In questi casi purtroppo non ci sono percorsi terapeutici che riescano ad evitare che si manifestino queste complicanze.
Prevenzione e convivenza con la malattia
Al momento non è disponibile un vaccino per la mononucleosi. Tuttavia, ci sono alcune misure igieniche che possono aiutare a ridurre il rischio di contrarre o diffondere la malattia nei bambini tra cui:
- Corretta igiene: insegnare ai bambini l’importanza di una buona igiene può contribuire a ridurre il rischio di infezioni. Lavarsi spesso le mani con acqua e sapone, soprattutto dopo aver toccato oggetti condivisi o aver frequentato luoghi affollati, può aiutare a prevenire la diffusione del virus.
- Evitare il contatto con la saliva: poiché il virus si trasmette principalmente attraverso la saliva, evitare di condividere bicchieri, posate, bottiglie e oggetti personali con altre persone può aiutare a ridurre il rischio di esposizione al virus.
- Evitare il contatto con persone infette: specialmente attraverso abbracci, baci o condivisione di oggetti.
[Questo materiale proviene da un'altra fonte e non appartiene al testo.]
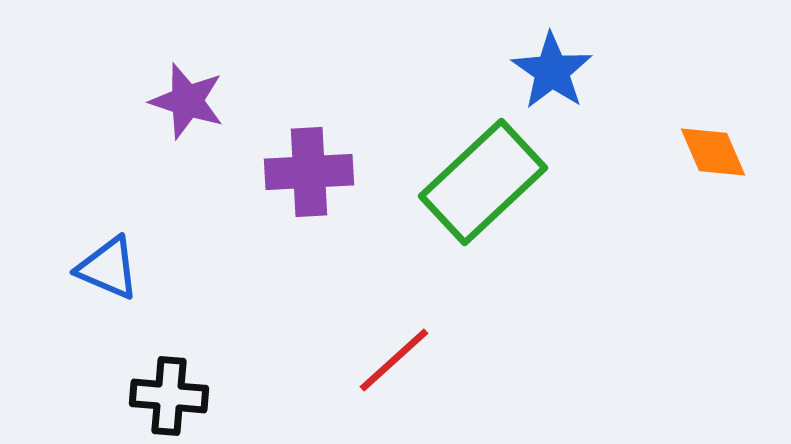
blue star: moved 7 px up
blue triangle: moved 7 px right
- Stile di vita sano: può rafforzare il sistema immunitario dei bambini. Un’alimentazione equilibrata, sufficiente riposo e attività fisica regolare possono aiutare a prevenire le infezioni e a favorire una risposta immunitaria più efficace.
- Evitare la condivisione di oggetti personali: i bambini dovrebbero essere istruiti a evitare la condivisione di asciugamani, spazzolini da denti, pettini e altri oggetti personali che potrebbero entrare in contatto con la saliva.
- Limitare il contatto con bambini infetti: se a un bambino è stata diagnosticata la mononucleosi, è meglio limitare il suo contatto con altri bambini per evitare la diffusione della malattia.
- Informare i genitori: se il proprio bambino ha una diagnosi di mononucleosi, è importante informare i genitori dei suoi compagni di classe o amici, in modo che possano prendere precauzioni per ridurre il rischio di contagio.